Transcribed page text:
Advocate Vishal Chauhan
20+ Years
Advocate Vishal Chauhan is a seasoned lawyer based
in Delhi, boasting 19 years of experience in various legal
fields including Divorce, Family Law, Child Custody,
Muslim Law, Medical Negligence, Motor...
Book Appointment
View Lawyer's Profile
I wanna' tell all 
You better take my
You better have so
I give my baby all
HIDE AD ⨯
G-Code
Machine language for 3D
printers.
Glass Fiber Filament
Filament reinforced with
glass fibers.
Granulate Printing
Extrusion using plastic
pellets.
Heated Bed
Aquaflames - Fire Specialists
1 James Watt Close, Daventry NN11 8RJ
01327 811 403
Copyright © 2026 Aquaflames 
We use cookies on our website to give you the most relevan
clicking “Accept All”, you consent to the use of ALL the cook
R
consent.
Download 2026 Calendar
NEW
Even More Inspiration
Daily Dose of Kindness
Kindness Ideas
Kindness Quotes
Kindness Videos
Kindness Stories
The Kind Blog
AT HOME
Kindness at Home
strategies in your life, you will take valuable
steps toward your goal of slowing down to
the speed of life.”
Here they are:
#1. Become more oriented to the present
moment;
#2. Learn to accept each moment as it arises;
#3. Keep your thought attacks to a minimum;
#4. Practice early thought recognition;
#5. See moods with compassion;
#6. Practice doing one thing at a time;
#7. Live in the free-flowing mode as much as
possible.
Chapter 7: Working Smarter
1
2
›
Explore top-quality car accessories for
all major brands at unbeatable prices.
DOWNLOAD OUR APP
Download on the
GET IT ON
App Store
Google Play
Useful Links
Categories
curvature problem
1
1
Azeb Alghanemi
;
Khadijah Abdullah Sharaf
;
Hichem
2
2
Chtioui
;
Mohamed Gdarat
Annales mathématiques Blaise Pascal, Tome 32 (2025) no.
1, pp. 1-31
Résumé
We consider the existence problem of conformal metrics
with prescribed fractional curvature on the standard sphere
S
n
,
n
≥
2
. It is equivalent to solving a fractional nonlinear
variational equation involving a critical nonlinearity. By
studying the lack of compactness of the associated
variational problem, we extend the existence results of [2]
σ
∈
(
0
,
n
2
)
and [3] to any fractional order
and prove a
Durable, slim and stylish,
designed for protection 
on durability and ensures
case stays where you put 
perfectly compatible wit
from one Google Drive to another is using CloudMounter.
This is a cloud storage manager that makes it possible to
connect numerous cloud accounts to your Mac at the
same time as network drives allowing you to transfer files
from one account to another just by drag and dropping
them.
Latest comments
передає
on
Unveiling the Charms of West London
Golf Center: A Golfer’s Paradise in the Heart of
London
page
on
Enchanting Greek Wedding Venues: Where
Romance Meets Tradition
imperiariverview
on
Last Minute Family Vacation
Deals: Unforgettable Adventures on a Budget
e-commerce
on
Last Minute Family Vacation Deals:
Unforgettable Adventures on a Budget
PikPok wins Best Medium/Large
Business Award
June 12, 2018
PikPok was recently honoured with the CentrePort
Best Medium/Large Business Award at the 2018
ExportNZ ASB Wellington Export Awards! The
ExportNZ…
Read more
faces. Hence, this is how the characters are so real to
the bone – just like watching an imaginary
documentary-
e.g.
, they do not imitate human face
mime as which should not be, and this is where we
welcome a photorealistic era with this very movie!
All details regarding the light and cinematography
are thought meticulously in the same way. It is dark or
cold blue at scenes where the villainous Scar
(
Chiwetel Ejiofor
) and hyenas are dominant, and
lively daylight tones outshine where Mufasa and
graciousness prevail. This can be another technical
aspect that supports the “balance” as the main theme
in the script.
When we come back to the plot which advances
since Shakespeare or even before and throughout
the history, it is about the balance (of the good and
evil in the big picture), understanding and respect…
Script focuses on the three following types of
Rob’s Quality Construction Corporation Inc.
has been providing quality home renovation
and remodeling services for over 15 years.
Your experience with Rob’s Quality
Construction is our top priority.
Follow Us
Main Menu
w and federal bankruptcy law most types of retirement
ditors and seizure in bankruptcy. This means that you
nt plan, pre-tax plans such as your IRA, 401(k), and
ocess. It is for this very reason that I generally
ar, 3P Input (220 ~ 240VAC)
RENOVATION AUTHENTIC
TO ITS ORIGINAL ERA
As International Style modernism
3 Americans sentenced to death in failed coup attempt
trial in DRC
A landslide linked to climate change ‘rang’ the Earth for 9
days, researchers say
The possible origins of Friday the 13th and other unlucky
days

**Exercise prompt**
Arrange the material from its first line through the line containing "Kindness Stories" as a JSON list of strings, with one string per line and blank lines omitted.

**Result below**
[
  "Advocate Vishal Chauhan",
  "20+ Years",
  "Advocate Vishal Chauhan is a seasoned lawyer based",
  "in Delhi, boasting 19 years of experience in various legal",
  "fields including Divorce, Family Law, Child Custody,",
  "Muslim Law, Medical Negligence, Motor...",
  "Book Appointment",
  "View Lawyer's Profile",
  "I wanna' tell all ",
  "You better take my",
  "You better have so",
  "I give my baby all",
  "HIDE AD ⨯",
  "G-Code",
  "Machine language for 3D",
  "printers.",
  "Glass Fiber Filament",
  "Filament reinforced with",
  "glass fibers.",
  "Granulate Printing",
  "Extrusion using plastic",
  "pellets.",
  "Heated Bed",
  "Aquaflames - Fire Specialists",
  "1 James Watt Close, Daventry NN11 8RJ",
  "01327 811 403",
  "Copyright © 2026 Aquaflames ",
  "We use cookies on our website to give you the most relevan",
  "clicking “Accept All”, you consent to the use of ALL the cook",
  "R",
  "consent.",
  "Download 2026 Calendar",
  "NEW",
  "Even More Inspiration",
  "Daily Dose of Kindness",
  "Kindness Ideas",
  "Kindness Quotes",
  "Kindness Videos",
  "Kindness Stories"
]